François
François est assis devant le lit où gît son frère mort. Il est seul. La nuit est avancée. Il a demandé à un de ses gardes du corps de ne laisser entrer personne dans la chambre d’hôpital. Privilège de ministre. Il ne s’attend pas à la visite de qui que ce soit, cependant. Leur mère ne viendra pas, elle a envoyé un télégramme: Bloquée Ajaccio. Remonterai Paris Lundi.
Il regarde les bras de son frère qui flottent au dessus du drap, il observe une à une les tâches bleues, les traces de piqures, de brûlures de cigarettes, les veines explosées.
Son regard s’arrête sur ses doigts recroquevrillés. Tout ce qui a pu passer entre ces mains là, les micros, les seringues, la drogue, les corps des femmes, les machines à écrire avec lequel il écrivait ses poèmes, ses chansons ou ses lettres enflammées.

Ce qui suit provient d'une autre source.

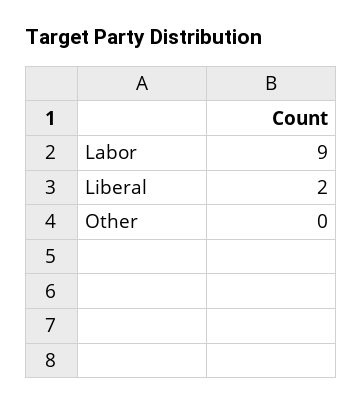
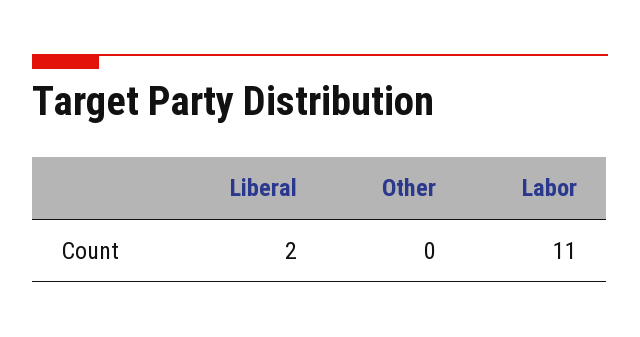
Labor: 9 -> 11

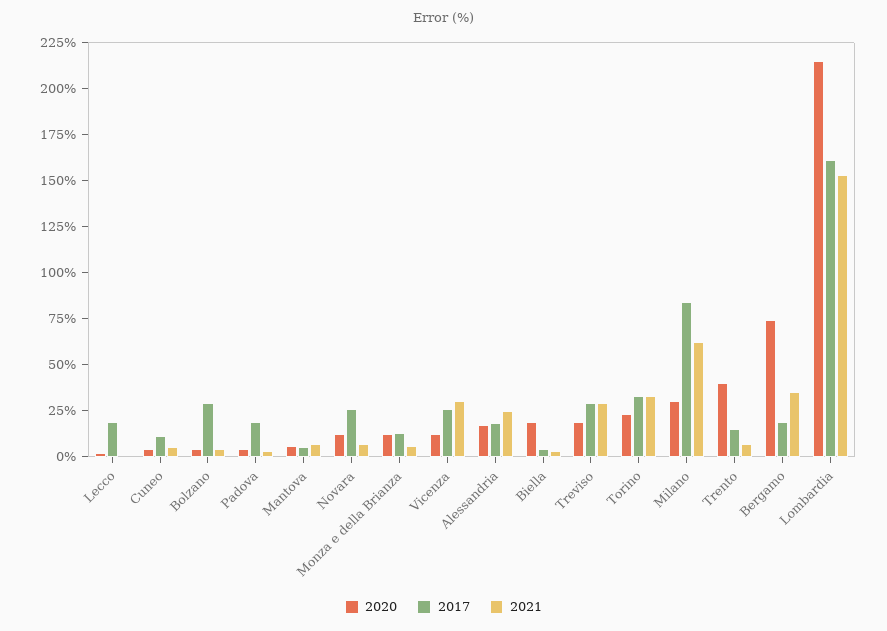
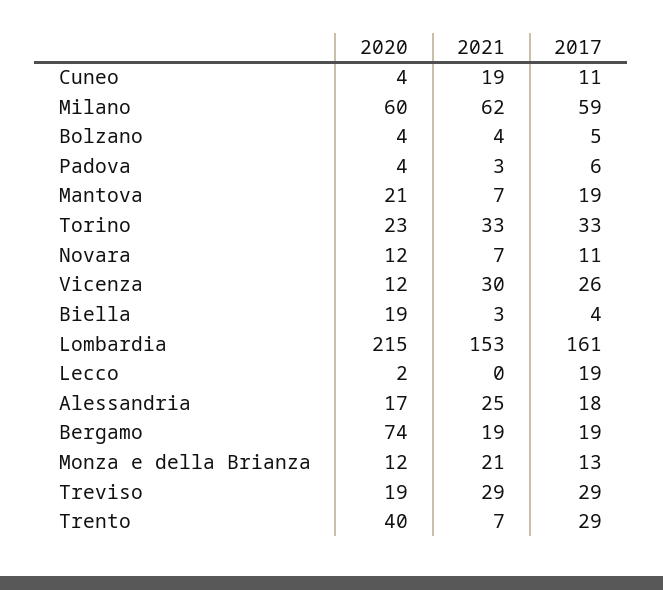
2021, Cuneo: 5 -> 19
2017, Bolzano: 30 -> 5
2017, Padova: 20 -> 6
2020, Mantova: 5 -> 21
2017, Mantova: 5 -> 19
2017, Novara: 25 -> 11
2021, Monza e della Brianza: 5 -> 21
2020, Milano: 30 -> 60
2017, Milano: 85 -> 59
2017, Trento: 15 -> 29
2021, Bergamo: 35 -> 19

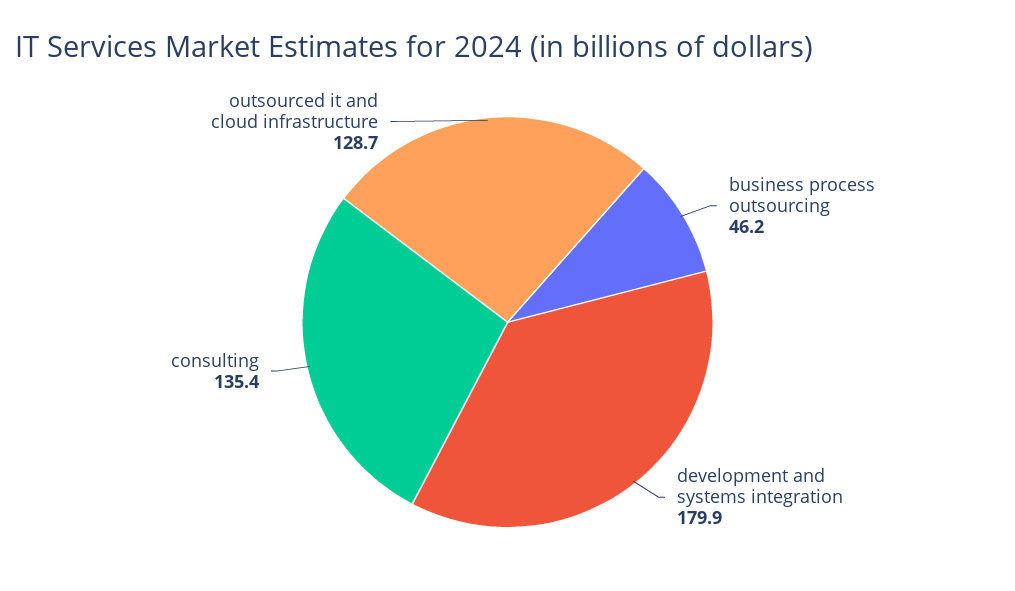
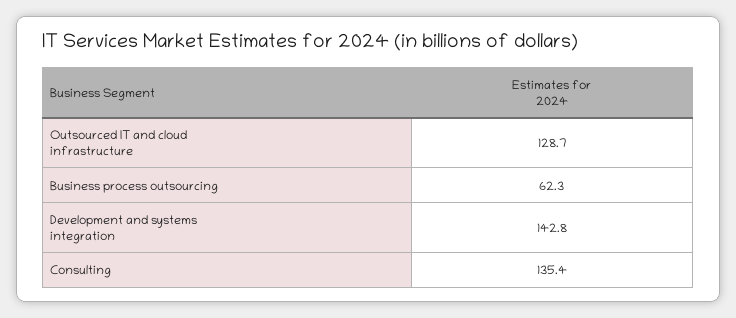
business process outsourcing: 46.2 -> 62.3
development and systems integration: 179.9 -> 142.8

Au lever du soleil, François reprendra sa vie de ministre, sa place dans la société médiatique. Il relira le communiqué préparé par son directeur de la communication. Ses amis et ses ennemis lui enverront des messages de condoléances où il devine déjà avec lassitude ce qu’il y lira: de la sympathie, un sens du devoir ou un calcul politique.

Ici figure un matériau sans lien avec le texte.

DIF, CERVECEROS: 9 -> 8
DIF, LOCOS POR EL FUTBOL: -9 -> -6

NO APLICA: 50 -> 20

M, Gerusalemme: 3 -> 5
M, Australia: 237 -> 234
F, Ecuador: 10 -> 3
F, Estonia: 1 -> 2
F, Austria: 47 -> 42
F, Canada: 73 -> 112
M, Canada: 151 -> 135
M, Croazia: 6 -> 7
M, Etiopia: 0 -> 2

Il sait déjà ce qu’on voudra lui montrer. Que derrière les joutes quotidiennes, même si l’on a des opinions différentes, on n’en est pas moins homme. Cette compassion attendue lui fait ressentir sa solitude avec encore plus d’accablement.
Il se souvient de toutes les fois où son frère s’est moqué de ses activités politiques, des affaires que les journaux sortaient sur lui qui le trainaient dans la boue. Son frère riait alors avec avec tellement d’entrain, François n’essayait même pas de lui mentir ou de se justifier. Cela se terminait toujours de la même façon, son frère venait le serrer dans ses bras et lui frotter la tignasse en lui découvrant son grand sourire édenté. Il en sortait avec une énergie folle et une foi renouvellée dans son métier.
Il se passe la main dans les cheveux. Il sent qu’il n’aura plus le courage d’aller affronter le monde du dehors, le monde des autres. Maintenant que son frère est parti, plus personne pour lui pardonner sa vie trop sérieuse, ses compromissions inévitables, plus personne pour porter les péchés pour lui.
Il a pris le livre qui était sur la table de chevet et s’est levé. Dans 6 mois il aura démissionné.